(MATERIAL SUPPLIED begins)
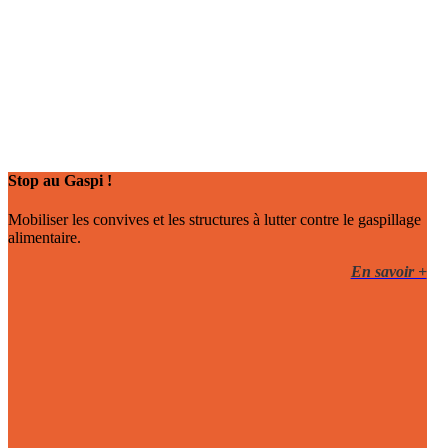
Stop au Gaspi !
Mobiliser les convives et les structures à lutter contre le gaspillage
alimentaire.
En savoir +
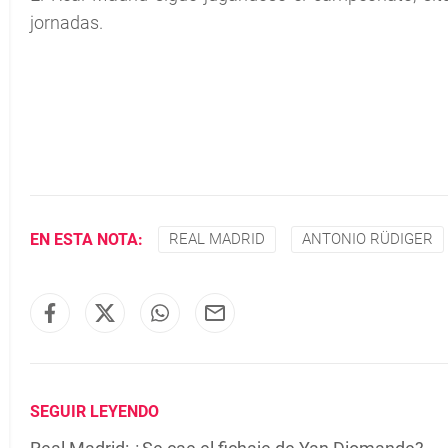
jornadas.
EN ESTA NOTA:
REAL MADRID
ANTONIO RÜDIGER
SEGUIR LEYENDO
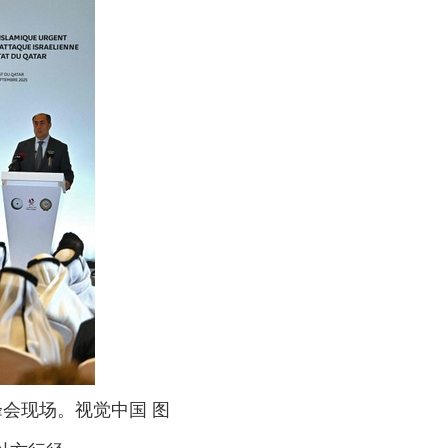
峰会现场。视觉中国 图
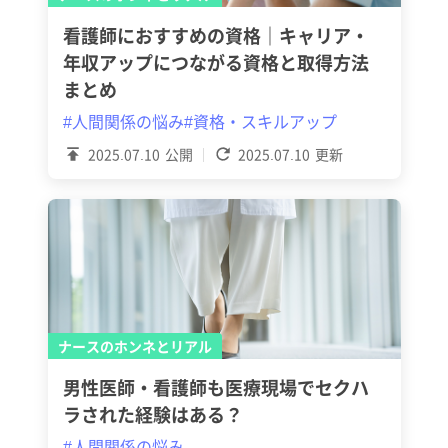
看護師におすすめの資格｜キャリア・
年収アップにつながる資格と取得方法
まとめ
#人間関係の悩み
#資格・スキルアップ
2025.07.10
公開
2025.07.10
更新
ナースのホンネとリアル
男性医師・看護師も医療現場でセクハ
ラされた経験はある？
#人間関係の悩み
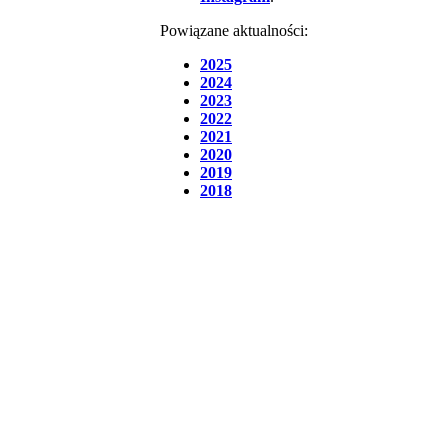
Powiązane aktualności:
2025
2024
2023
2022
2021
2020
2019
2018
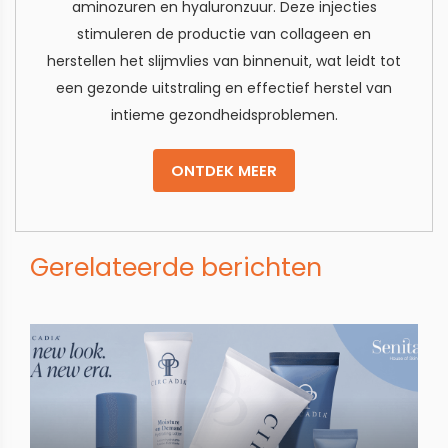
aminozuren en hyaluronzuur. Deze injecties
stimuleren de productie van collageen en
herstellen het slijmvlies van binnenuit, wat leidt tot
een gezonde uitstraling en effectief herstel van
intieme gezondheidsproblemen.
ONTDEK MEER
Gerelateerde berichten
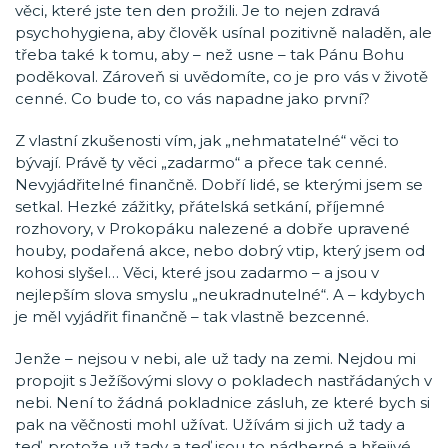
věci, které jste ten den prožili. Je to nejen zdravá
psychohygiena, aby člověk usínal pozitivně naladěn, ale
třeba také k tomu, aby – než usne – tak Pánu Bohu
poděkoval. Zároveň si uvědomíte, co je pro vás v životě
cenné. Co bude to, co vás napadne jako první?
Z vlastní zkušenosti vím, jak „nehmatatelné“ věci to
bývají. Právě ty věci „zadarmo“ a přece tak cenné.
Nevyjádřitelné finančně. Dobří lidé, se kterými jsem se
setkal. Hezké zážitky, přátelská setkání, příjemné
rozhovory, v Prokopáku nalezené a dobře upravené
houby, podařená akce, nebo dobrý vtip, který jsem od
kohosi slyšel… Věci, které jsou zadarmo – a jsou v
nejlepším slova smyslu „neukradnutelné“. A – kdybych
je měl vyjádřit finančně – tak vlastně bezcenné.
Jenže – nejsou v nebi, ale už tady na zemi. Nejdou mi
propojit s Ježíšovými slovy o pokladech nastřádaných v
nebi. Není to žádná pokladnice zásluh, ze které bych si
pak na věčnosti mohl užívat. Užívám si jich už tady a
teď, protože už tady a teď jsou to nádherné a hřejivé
(MATERIAL SUPPLIED ends)
• BRIEF:
Go through the records and show every line with the string "jsem" in it.

• OUTPUT OF THE TASK:
Nevyjádřitelné finančně. Dobří lidé, se kterými jsem se
houby, podařená akce, nebo dobrý vtip, který jsem od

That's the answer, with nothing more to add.